* [Written task 1]
Rewrite the part of the App Engine thread below between "obj = MyModel(content=content)" and "is the best?", inclusive, changing "MyModel" to "NoteModel".

• • •

Google App Engine TextProperty and UTF-8: When to

2019-04-01 00:05发布

问题:

I am on Google App Engine 2.5 with Django Template and Webapp Frame.

The db.TextProperty and UTF-8 and Unicode and Decode/Encode have confused me so much. I would really appreciate some experts can offer some suggestions. I have googled for the whole night and still have so many questions.

What I am trying to do:

[utf-8 form input] => [Python, Store in db.TextProperty] => [When Needed, Replace Japanese with English] => [HTML, UTF-8]

According to this answer Zipping together unicode strings in Python

# -*- coding: utf-8 -*-

and all .py files saved in utf-8 format

Here is my code:

#Model.py
class MyModel(db.Model):
  content = db.TextProperty()

#Main.py
def post(self):
    content=cgi.escape(self.request.get('content'))
    #what is the type of content? Unicode? Str? or Other?
    obj = MyModel(content=content)
    #obj = MyModel(content=unicode(content))
    #obj = MyModel(content=unicode(content,'utf-8'))
    #which one is the best?
    obj.put()

#Replace one Japanese word with English word in the content
content=obj.content
#what is the type of content here? db.Text? Unicode? Str? or Other?
#content=unicode(obj.content, 'utf-8') #Is this necessary?
content=content.replace(u'ひと',u'hito')

#Output to HTML
self.response.out.write(template.render(path, {'content':content})
#self.response.out.write(template.render(path, {'content':content.encode('utf-8')})

Hope some Google App Engine engineer can see this question and offer some help. Thanks a lot!

回答1:

First, read this. And this.

• • •

* [Written task 2]
Please copy the records below word for word, between the lines holding "h=6 m=44 s=45." and "h=12 m=2 s=29", inclusive, and leave out the pictures.

* [Raw records]
• • •

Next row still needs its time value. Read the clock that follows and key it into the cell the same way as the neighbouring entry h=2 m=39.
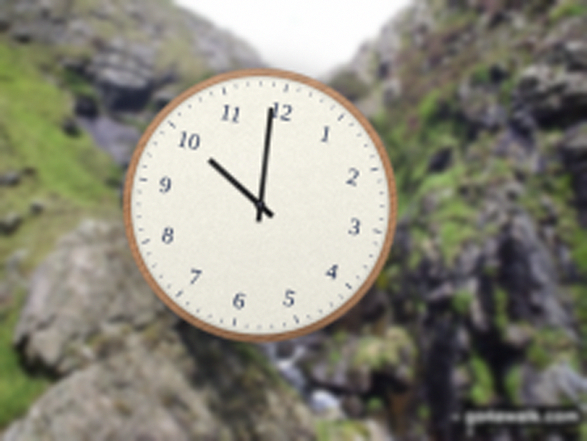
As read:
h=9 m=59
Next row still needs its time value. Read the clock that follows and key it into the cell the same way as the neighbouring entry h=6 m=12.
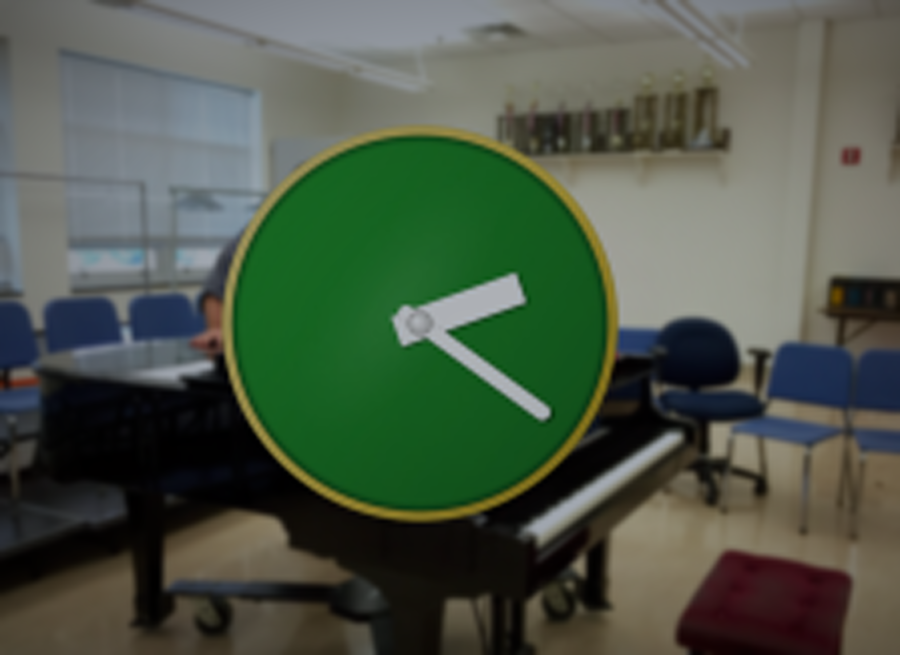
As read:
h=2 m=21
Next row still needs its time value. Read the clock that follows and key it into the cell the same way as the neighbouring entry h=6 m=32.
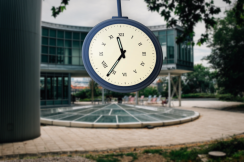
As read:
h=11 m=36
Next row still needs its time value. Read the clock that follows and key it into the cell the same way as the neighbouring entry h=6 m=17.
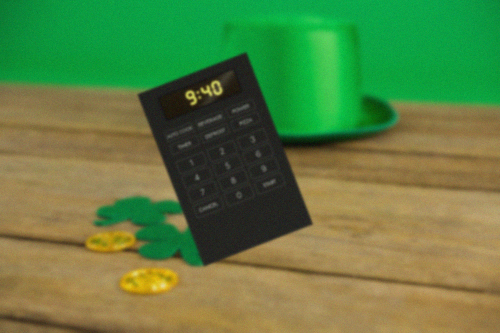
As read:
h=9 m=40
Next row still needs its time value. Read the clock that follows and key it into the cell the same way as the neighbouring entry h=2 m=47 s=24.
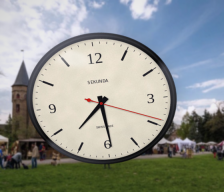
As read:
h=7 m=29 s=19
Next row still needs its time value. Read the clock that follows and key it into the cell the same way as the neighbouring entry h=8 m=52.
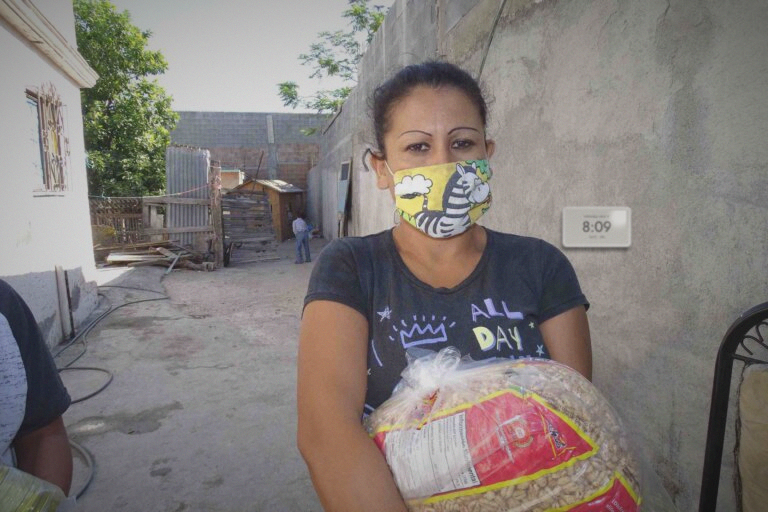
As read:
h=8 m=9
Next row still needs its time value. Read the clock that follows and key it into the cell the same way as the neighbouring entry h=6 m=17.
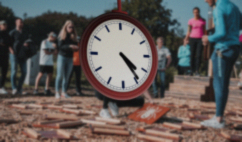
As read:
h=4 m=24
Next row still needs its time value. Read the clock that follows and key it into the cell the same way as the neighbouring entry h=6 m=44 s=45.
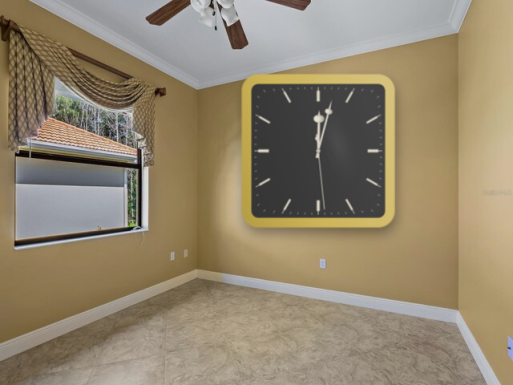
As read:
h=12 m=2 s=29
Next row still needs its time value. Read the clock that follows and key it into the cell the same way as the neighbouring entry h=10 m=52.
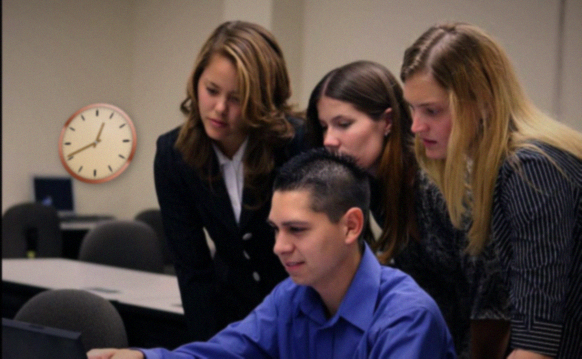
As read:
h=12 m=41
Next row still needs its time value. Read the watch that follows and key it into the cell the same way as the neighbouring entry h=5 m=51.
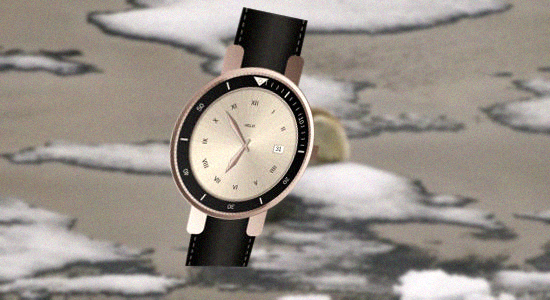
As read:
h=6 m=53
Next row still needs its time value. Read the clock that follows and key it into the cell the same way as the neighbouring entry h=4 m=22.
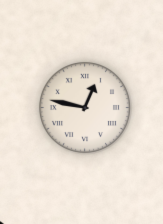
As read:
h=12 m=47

• • •

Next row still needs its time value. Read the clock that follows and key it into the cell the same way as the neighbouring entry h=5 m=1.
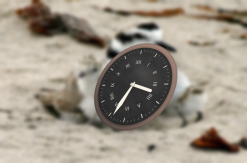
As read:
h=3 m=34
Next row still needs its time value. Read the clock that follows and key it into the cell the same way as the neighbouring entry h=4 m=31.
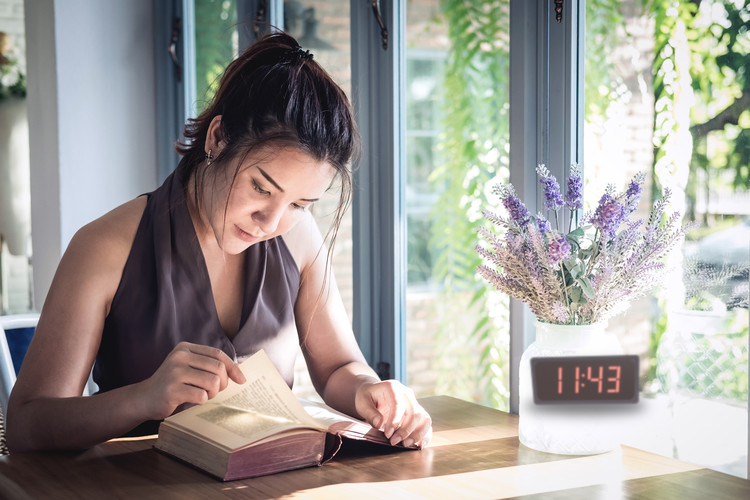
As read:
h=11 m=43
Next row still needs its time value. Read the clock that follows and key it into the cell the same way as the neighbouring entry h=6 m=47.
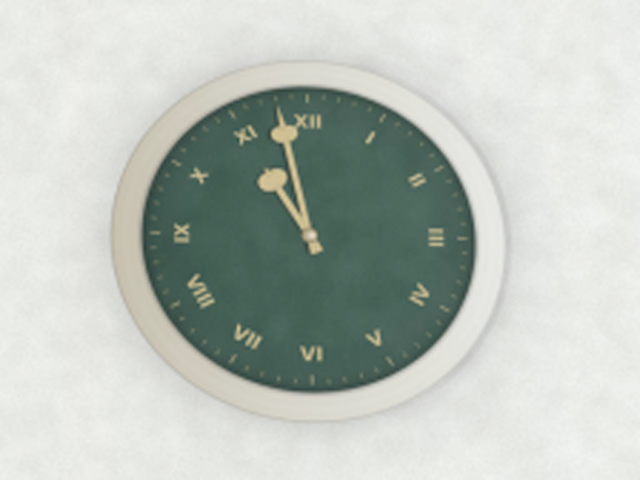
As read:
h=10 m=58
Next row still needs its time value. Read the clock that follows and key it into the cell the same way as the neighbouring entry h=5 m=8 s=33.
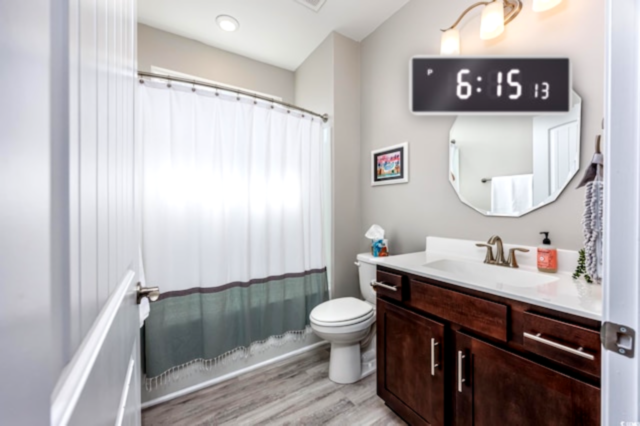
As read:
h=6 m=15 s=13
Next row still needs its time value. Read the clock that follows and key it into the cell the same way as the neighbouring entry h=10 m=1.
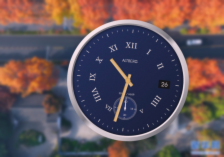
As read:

• • •

* [Correct response 1]
obj = NoteModel(content=content)
    #obj = NoteModel(content=unicode(content))
    #obj = NoteModel(content=unicode(content,'utf-8'))
    #which one is the best?

* [Correct response 2]
Next row still needs its time value. Read the clock that follows and key it into the cell the same way as the neighbouring entry h=6 m=44 s=45.
As read:
h=12 m=2 s=29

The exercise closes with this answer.